*** Records to process ***

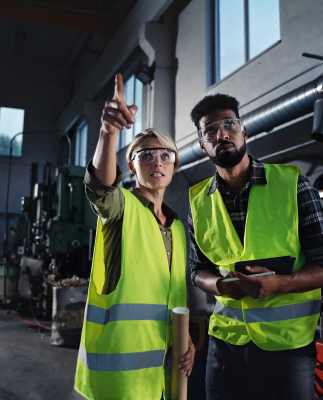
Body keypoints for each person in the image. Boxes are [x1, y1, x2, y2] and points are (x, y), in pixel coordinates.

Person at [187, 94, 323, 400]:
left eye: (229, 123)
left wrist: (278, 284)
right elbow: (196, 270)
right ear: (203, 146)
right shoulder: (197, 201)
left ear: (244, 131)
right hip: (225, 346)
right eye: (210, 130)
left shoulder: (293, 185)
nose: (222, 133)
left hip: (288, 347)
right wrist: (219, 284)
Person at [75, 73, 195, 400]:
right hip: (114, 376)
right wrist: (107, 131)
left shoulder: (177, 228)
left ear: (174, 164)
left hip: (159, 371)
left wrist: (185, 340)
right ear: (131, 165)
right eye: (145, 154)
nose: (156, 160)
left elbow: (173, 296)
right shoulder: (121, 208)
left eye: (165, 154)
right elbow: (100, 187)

***
*** Records to process ***

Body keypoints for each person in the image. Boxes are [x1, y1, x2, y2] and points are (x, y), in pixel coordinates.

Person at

***

From the records above, print exactly the lines that run from the line with "left eye: (229, 123)" to the line with "right elbow: (100, 187)", inclusive.

left eye: (229, 123)
left wrist: (278, 284)
right elbow: (196, 270)
right ear: (203, 146)
right shoulder: (197, 201)
left ear: (244, 131)
right hip: (225, 346)
right eye: (210, 130)
left shoulder: (293, 185)
nose: (222, 133)
left hip: (288, 347)
right wrist: (219, 284)
Person at [75, 73, 195, 400]:
right hip: (114, 376)
right wrist: (107, 131)
left shoulder: (177, 228)
left ear: (174, 164)
left hip: (159, 371)
left wrist: (185, 340)
right ear: (131, 165)
right eye: (145, 154)
nose: (156, 160)
left elbow: (173, 296)
right shoulder: (121, 208)
left eye: (165, 154)
right elbow: (100, 187)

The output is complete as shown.